Just put the argument value composed from OpenAI, then OpenAiFetcher.execute() will do everything.

Separate

test_combiner_keyword_parameters_query.ts
import {
  IOpenAiDocument,
  IOpenAiFunction,
  IOpenAiSchema,
  OpenAiDataCombiner,
  OpenAiFetcher,
  OpenAiTypeChecker,
} from "@wrtnio/openai-function-schema";
import fs from "fs";
import typia from "typia";
 
import { IMembership } from "../../api/structures/IMembership";
 
const main = async (): Promise<void> => {
  // OPENAI FUNCTION CALL SCHEMAS
  const document: IOpenAiDocument = JSON.parse(
    await fs.promises.readFile("openai.json", "utf8"),
  );
 
  // EXECUTE OPENAI FUNCTION CALL
  const func: IOpenAiFunction = document.functions.find(
    (f) => f.method === "patch" && f.path === "/membership/change",
  )!;
  const membership: IMembership = await OpenAiFetcher.execute({
    document,
    function: func,
    connection: { host: "http://localhost:3000" },
    arguments: OpenAiDataCombiner.parameters({
      function: func,
      llm: [
        // imagine that below argument is composed by OpenAI
        {
          body: {
            name: "Wrtn Technologies",
            email: "master@wrtn.io",
            password: "1234",
            age: 20,
            gender: 1,
          },
        },
      ],
      human: [
        // imagine that below argument is composed by human
        {
          query: {
            secret: "something",
          },
          body: {
            secretKey: "something",
            picture: "https://wrtn.io/logo.png",
          },
        },
      ],
    }),
  });
  typia.assert(membership);
};
main().catch(console.error);

At last, there can be some special API operation that some arguments must be composed by user, not by LLM (Large Language Model). For example, if an API operation requires file uploading or secret key identifier, it must be composed by user manually in the frontend application side.
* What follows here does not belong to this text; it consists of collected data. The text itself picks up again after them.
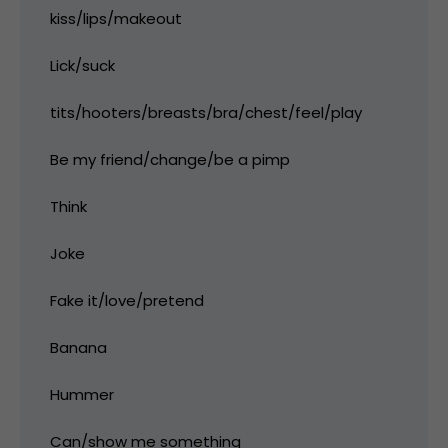
kiss/lips/makeout
Lick/suck
tits/hooters/breasts/bra/chest/feel/play
Be my friend/change/be a pimp
Think
Joke
Fake it/love/pretend
Banana
Hummer
Can/show me something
For such case, nestia.config.ts file supports special option openai.separate. If you configure the callback function, it would be utilized for determining whether the value must be composed by user or not. When the arguments are composed by both user and LLM sides, you can combine them into one through OpenAiDataComposer.parameters() method, so that you can still execute the function calling with OpenAiFetcher.execute() method.

Above is the example code of such special case.